Metallic electrodes, as well as transparent electrodes, are responsible for the current flow from the photovoltaic cell into the circuit and therefore have a significant influence on its electrical parameters. Depending on geometry and architecture, we distinguish between electrodes in the form of thin horizontal tracks (busbar¹), as thin conductive wires (smart wire²) and the electrodes on the back of the cell (HIT³).

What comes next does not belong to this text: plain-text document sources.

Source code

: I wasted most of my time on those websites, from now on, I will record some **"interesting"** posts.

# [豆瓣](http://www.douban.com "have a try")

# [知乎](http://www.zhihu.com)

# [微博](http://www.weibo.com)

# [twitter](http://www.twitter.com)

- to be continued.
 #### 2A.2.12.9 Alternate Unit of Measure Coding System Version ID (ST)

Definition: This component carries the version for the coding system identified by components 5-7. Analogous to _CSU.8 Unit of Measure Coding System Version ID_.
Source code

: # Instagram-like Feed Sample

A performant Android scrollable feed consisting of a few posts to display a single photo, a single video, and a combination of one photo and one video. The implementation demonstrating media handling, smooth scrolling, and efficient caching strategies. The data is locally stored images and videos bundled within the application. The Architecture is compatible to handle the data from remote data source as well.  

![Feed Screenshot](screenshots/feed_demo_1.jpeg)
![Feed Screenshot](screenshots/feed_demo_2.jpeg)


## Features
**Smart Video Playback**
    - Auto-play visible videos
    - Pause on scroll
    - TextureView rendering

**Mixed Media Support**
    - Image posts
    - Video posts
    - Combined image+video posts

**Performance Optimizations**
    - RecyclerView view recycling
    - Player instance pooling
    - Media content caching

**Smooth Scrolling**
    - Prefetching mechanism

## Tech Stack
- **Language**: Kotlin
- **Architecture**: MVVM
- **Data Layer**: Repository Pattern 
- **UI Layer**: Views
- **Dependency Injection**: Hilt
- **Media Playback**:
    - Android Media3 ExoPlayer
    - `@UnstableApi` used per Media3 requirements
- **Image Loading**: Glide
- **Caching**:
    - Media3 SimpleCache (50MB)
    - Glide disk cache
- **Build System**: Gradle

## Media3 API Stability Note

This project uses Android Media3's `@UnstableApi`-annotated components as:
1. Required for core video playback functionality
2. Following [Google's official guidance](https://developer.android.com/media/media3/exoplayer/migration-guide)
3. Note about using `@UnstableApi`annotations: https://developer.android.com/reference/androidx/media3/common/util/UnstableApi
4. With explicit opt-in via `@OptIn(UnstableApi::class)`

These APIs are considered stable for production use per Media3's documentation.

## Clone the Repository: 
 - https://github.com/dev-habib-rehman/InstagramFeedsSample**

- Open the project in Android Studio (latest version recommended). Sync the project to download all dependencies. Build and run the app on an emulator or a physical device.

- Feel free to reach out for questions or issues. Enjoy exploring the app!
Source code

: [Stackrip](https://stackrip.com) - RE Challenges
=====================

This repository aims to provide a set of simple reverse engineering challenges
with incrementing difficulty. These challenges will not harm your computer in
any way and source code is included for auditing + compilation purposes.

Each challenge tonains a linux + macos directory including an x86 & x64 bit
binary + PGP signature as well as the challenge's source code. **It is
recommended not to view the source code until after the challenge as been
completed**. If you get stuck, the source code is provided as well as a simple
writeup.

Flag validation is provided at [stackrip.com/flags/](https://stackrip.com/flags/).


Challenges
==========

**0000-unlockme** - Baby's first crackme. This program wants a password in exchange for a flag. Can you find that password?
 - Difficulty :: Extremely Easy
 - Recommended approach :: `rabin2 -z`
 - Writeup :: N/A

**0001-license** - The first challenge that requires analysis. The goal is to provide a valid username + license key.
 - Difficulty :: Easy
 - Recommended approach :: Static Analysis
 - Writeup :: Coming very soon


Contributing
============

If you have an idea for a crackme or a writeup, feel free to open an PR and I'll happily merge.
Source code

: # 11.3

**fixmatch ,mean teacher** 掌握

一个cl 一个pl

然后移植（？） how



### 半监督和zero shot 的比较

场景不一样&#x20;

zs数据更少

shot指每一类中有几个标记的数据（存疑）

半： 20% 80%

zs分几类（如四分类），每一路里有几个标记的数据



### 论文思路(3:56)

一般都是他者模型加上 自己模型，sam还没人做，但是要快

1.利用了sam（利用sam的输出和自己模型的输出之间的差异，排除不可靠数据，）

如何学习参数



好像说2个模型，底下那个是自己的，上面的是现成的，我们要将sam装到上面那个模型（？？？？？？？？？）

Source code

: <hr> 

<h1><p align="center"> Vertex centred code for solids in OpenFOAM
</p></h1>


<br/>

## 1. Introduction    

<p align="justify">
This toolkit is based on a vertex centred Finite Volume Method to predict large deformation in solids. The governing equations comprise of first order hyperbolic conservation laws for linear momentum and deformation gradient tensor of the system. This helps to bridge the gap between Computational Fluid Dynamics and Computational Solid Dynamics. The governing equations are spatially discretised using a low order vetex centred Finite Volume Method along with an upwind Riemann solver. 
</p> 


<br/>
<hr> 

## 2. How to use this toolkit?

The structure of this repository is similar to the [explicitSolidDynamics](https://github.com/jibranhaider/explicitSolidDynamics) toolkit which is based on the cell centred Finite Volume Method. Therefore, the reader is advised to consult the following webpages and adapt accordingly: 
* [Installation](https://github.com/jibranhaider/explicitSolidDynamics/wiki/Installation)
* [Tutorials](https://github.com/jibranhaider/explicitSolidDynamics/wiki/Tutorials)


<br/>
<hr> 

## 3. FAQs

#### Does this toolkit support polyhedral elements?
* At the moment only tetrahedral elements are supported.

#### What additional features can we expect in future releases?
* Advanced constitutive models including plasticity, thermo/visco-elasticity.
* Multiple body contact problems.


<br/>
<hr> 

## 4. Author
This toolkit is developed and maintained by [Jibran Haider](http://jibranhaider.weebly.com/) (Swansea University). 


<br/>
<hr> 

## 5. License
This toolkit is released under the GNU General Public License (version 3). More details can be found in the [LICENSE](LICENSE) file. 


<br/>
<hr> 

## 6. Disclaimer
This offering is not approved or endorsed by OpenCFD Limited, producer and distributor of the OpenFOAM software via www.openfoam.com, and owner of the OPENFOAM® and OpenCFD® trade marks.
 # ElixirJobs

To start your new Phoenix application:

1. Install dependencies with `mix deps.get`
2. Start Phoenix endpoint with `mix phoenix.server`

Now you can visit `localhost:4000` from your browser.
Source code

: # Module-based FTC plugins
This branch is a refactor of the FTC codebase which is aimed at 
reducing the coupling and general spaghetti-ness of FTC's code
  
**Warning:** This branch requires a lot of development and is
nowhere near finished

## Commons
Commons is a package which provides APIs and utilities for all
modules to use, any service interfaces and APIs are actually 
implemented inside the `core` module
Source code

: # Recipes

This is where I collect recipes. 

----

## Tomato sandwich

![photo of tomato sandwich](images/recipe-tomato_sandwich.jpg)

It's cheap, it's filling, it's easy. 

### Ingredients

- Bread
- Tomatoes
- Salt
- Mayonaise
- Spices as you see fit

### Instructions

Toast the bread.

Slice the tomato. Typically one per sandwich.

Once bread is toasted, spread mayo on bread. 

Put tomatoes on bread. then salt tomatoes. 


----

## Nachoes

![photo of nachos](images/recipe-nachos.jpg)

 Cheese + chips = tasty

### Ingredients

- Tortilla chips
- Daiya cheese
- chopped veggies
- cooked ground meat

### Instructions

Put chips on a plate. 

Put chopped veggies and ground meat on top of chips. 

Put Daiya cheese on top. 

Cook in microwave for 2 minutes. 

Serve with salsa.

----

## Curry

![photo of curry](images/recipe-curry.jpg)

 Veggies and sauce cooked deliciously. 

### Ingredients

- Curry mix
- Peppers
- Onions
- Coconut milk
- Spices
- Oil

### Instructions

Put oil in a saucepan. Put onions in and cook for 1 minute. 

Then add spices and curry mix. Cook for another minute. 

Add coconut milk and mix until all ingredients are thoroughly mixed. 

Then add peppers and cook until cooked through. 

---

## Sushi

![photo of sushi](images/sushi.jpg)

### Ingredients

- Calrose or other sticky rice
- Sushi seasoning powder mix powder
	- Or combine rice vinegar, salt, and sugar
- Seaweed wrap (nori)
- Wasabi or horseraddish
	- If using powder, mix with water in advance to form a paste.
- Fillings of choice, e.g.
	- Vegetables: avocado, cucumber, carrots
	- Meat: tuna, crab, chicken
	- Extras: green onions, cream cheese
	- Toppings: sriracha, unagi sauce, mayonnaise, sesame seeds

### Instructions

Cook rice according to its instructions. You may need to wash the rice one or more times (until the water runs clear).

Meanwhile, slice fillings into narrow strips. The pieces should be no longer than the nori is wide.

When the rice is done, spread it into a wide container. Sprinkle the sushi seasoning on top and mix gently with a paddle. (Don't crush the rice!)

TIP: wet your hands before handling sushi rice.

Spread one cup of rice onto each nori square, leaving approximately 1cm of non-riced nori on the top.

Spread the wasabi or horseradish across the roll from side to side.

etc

To ensure that the charge generated by the cell is transferred to the external circuit, it is important to have the lowest possible resistance between the semiconductor material that makes up the active layer of the cell and the metallic electrode. This resistance between the semiconductor and the metal can be linear or non-linear. The occurrence of linear (ohmic) or non-linear (Schottky) conductivity is determined by the parameters of the materials used. The contact should not influence the current-voltage characteristics of the cell [1]. In practice, the resistance of a cell is influenced by the length of distance an electrical charge has to travel in a plate, an important parameter of electrode materials is the work function of an electron from a metal ( Fig. 1 based on [2]). The second parameter affecting the type of conductivity is the Fermi level of the semiconductor.

The most commonly used electrode material is silver, but other materials such as aluminium and copper are also being implemented. In CIGS cells, molybdenum and aluminium are used [3], [4].

The method most commonly used to apply contacts is screen printing. In order to maintain a large open area of the screen and to produce precise patterns, meshes with increasingly thin stainless-steel wires are used. The advantages of screen printing are the high throughput of the process and the wide availability of materials. Thin film technologies are also being developed (e.g., aerosol jetting).